= Alton Lane =

American menswear company

Alton Lane is an American menswear company founded in 2009 by Colin Hunter and Peyton Jenkins, graduates of the University of Virginia. Alton Lane offers modern bespoke suits, blazers, trousers, tuxedos, and shirts. The company is headquartered in Richmond, Virginia, and its suits are produced in Germany, Italy, and Thailand. Alton lane uses a combination of 3D body scanners and hand measurements to produce fully custom clothing.

==History==
Hunter and Jenkins quit their jobs as a management consultant and a history teacher/commercial realtor, respectively, and cashed in their life savings to fund the business.

In 2015, Alton Lane raised $7.5 million to fund expansion.

== Showrooms==
Alton Lane has showrooms in New York City, Boston, Washington D.C., Richmond, Virginia Dallas, Chicago, and San Francisco, with future locations being built in Nashville, Savannah, Georgia, and Charlottesville, Virginia.

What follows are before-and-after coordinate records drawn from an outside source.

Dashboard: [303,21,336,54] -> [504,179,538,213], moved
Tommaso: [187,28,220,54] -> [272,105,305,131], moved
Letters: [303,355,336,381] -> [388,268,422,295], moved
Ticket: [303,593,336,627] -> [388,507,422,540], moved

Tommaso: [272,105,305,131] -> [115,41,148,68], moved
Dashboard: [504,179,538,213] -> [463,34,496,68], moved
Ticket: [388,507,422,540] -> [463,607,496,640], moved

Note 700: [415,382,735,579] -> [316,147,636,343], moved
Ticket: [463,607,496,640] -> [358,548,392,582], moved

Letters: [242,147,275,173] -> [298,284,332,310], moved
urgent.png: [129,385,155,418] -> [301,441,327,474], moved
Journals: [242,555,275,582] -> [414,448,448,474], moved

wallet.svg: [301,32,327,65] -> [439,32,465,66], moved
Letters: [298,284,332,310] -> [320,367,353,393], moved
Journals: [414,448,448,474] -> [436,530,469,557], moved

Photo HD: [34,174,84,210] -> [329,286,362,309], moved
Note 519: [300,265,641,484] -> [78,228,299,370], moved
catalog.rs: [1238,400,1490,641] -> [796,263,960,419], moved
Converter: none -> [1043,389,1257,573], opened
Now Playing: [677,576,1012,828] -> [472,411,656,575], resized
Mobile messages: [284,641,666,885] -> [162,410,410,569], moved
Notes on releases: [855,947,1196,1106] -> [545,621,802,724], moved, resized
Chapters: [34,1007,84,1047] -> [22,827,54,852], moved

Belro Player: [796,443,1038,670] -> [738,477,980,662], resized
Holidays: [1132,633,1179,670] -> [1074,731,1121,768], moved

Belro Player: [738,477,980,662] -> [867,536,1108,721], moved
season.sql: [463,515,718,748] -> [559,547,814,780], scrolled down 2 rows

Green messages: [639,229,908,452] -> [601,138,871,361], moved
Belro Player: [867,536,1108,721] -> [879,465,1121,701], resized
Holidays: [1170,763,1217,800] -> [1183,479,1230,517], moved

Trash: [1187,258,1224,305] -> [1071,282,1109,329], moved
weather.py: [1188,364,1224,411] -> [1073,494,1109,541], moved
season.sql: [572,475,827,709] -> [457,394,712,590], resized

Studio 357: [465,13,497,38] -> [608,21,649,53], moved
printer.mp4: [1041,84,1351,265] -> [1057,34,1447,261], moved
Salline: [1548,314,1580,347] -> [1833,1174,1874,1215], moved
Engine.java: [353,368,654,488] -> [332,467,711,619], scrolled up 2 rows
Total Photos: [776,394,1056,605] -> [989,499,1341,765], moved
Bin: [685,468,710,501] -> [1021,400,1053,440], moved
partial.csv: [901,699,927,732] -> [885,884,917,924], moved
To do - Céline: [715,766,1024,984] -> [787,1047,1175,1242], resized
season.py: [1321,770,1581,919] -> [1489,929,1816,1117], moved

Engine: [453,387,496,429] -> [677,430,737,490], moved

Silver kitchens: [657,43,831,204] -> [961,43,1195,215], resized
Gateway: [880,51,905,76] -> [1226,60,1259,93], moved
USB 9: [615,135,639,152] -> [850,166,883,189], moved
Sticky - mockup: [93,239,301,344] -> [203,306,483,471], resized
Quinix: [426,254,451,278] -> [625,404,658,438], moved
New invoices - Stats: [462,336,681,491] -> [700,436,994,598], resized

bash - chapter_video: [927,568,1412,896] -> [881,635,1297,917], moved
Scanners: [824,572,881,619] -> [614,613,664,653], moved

Alton Lane operates on an appointment-only basis. Each client is measured using a 3D scanner. Clients select a style and fabric for their garment, and the measurements are sent to the manufacturer in Massachusetts where the clothing is made. In approximately 4–6 weeks, the garments are delivered directly to the showroom and the client is invited back to the showroom for a personal fitting.